The source of fuel is the center of controversy today for the continued existence of coal-fired power plants at Red Rock and Muskogee owned by OG&E. Today's fear-mongering is based on pollution and ancillary health issues. This time the opposition is more urbane and sophisticated — just what you'd expect from a group with wealthy donors, a sympathetic U.S. president and a war on coal that will quickly become a war on natural gas.
The Sierra Club says the two plants are releasing more pollutants than will be allowed under future federal regulations. That's like complaining that in 2010 George Soros wasn't paying taxes at the rate he would be expected to pay in 2013. Or that the gas mileage your car gets today won't meet federal standards in 2016. The more future standards are changed, the more out of compliance with those standards you are today.
Lost in the Sierra Club's latest horse-and-buggy show is that OG&E is operating the plants within allowable emission limits. The Club for Ungrowth admits that the two plants aren't out of compliance “and that is exactly our point,” a spokeswoman said. No, madam, the point is that the U.S. economy remains out of compliance with past standards of performance and Barack Obama continues to look the other way.

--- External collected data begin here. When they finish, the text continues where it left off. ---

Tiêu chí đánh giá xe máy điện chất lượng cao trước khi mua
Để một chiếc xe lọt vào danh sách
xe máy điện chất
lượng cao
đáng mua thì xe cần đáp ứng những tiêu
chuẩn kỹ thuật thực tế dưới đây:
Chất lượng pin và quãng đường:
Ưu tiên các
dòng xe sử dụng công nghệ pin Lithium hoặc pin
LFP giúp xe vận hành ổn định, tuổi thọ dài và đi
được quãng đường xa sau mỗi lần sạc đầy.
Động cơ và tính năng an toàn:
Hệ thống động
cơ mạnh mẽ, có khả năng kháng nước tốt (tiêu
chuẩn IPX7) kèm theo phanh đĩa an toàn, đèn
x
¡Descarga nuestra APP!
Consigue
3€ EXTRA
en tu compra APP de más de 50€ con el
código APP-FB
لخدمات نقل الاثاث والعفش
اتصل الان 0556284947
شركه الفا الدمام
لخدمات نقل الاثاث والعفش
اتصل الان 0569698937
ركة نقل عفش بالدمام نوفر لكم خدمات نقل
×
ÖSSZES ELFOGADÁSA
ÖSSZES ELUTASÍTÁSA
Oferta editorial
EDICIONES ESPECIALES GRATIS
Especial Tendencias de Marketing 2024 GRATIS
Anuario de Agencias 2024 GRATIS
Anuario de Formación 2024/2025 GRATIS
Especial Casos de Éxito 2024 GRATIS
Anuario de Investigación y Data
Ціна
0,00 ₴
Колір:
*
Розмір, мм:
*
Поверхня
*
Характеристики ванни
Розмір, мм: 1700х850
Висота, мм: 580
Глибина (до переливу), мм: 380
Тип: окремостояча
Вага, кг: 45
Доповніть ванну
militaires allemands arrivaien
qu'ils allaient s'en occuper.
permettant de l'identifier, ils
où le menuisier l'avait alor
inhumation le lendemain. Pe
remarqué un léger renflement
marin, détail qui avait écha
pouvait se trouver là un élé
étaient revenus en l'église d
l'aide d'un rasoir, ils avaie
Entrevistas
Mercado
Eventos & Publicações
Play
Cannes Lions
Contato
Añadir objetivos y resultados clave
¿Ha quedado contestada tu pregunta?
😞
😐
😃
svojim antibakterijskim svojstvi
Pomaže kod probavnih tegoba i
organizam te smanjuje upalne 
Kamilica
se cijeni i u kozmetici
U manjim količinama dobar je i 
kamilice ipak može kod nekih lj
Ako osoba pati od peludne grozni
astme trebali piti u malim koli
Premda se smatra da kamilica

The administration is pushing the American coal industry to the margins. Their product won't stay underground. It will increasingly go to countries that look the other way when it comes to environmental issues. Better to work with America's coal producers and power companies to gradually and responsibly make less power with fossil fuels and more from renewable sources — all the while encouraging what OG&E has been doing for years, which is to stress reduced demand for electricity.
We agree with OG&E that the economy and consumers are best served when power doesn't all come from the same basket. Balance — a concept that repels the Sierra Club — will keep power plentiful and affordable. Spikes in electrical rates will hurt American manufacturing. Exporting coal to China will help Asian manufacturing. Cutting coal out of the mix will hurt lower-income consumers through sharply higher electricity rates.
Thus, the constituency for which Obama considers himself a champion will be most affected. Perhaps, having won the battle against Big Coal, the Sierra Club's fat cat donors (which have included natural gas producers in the past) will send their cash instead to the poor.
The Sierra Club plans a direct mail campaign to further its fear-mongering. These pieces of mail will be printed using electricity and delivered in vehicles burning fossil fuel. Most of it will end up in landfills. Much of the information will be based on modeling analysis. Much of climate change claims are based on that.
Some modeling analysis was also seen back in 2001 when the Luther power plant was protested. In those halcyon days, the biggest concern was whether a gas-fired power plant could compete with the coal-fired plants because gas was so expensive. The plant got built and was later bought by a public utility as a part of its effort to get more power from a cleaner source of fuel.
The utility was Oklahoma Gas & Electric Co.